At the end of the day, most of us use Google just as it was originally intended – to type in a few keywords related to what we are looking for and start the hunt for our desired content. What’s that, you didn’t find what you were looking for in the first few search results? Head back north, shake up the keywords a bit, and dive back into some fresh results. Still nothing? It’s time to let Google do a little more of the work.
Although most types of punctuation are ignored by Google, there are a few select symbols that, when used properly, can help improve your search results.
- Use the dollar sign $ to force Google to look for the price of the product you’re looking for. For instance, if you are looking for a used or refurbished iMac – try the search term: iMac $899
- Use a hashtag # to find the latest content regarding trending topics. Maybe you’re wondering what the latest is on the New England Patriots and the hoopla surrounding their last game against the Colts – simply run a search for: #deflategate
- Use a dash – before a word or website and it will exclude results with that word or from that website. The dash can be very helpful when you’re looking up a word that has more than one meaning. Maybe you want to do some research on the sport of cricket, not the newly revitalized wireless service. Search for: cricket -wireless
- You can also use the dash to string words together. This will tell Google that these words are strongly connected. For example: 2-year-old-elephant
- Quotation marks “” are some of the strongest symbols you can use while searching. Placing your phrase in-between quotes will force Google to only show results that have the same words in the exact same order you placed them in the quotes. I use this all the time to look up new music that I’ve heard on the radio and only remember one a part of the lyric from the song. Try searching for some lyrics of a song you know: “that’s like trying to handcuff an octopus”

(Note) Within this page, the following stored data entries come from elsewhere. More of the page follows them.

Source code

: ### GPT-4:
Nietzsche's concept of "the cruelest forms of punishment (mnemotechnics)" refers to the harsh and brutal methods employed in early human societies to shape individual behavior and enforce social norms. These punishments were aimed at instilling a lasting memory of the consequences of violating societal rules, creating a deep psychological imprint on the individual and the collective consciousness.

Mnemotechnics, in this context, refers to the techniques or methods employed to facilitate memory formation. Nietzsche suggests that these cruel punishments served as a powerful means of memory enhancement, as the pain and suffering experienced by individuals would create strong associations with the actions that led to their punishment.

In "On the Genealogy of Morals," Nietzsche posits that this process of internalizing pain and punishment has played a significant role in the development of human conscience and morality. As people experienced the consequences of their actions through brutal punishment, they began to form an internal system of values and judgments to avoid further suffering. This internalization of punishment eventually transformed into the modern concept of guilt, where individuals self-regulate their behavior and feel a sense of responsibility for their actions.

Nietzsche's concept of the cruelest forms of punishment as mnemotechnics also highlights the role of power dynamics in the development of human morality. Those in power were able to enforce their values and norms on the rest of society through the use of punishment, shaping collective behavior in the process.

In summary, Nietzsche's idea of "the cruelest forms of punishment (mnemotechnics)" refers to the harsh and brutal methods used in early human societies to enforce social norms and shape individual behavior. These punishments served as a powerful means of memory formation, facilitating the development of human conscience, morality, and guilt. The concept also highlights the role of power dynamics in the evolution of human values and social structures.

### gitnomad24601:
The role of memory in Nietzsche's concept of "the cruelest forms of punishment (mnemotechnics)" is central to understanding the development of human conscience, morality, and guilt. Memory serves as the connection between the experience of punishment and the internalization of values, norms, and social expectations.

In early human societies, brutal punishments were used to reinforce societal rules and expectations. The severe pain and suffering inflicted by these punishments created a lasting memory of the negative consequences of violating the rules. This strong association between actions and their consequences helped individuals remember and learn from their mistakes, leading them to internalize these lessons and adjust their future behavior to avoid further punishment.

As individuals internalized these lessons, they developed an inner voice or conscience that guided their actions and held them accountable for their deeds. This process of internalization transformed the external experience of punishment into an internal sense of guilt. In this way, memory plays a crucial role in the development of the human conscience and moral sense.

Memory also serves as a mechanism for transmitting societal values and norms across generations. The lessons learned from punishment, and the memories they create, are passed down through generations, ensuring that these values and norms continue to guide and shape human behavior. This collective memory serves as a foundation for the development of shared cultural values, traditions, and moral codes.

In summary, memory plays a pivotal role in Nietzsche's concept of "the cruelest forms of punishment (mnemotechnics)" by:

- Adding an asterisk * to your search essentially tells Google that you don’t know what the missing word is in your search phrase. If you’re really sure of what you’re looking for, you can also use the quotation marks from above to help force the phrase. For instance, you could search for something like: “kelly * pipeline”
- You can also use two periods .. without any spaces to find search results that contain a numerical value within the specified range you set. This could include searching for a product within a certain price range, dates or even measurements. I’ll use the iMac example again: iMac $700..$900
The following are a couple search operators that can be added into your searches to help narrow down the results and potentially speed up your search process. Don’t add any spaces between your search terms and the actual operators.
- This is one of my favorites. It will only show results from certain websites or domains. Let’s say you’re looking up pro surfer, Kelly Slater’s amazing aerial 540 he pulled last year and you know you’ve seen it on the website, surfline.com but you just can’t find it. Go to Google and type this in: site:surfline.com kelly slater 540
- Another one of my favorites, this operator will run a search for related sites depending on which URL you put after the colon. Looking for another cool surf site with articles, videos and surf reports that is similar to Surfline? Try this search: related:surfline.com
Of course, if you really want to get technical with your searches, try clicking the gear icon on the right hand side after you’ve already completed a search in Google and click Advanced Search. This will bring you to a user-friendly form that includes numerous ways to narrow down searches.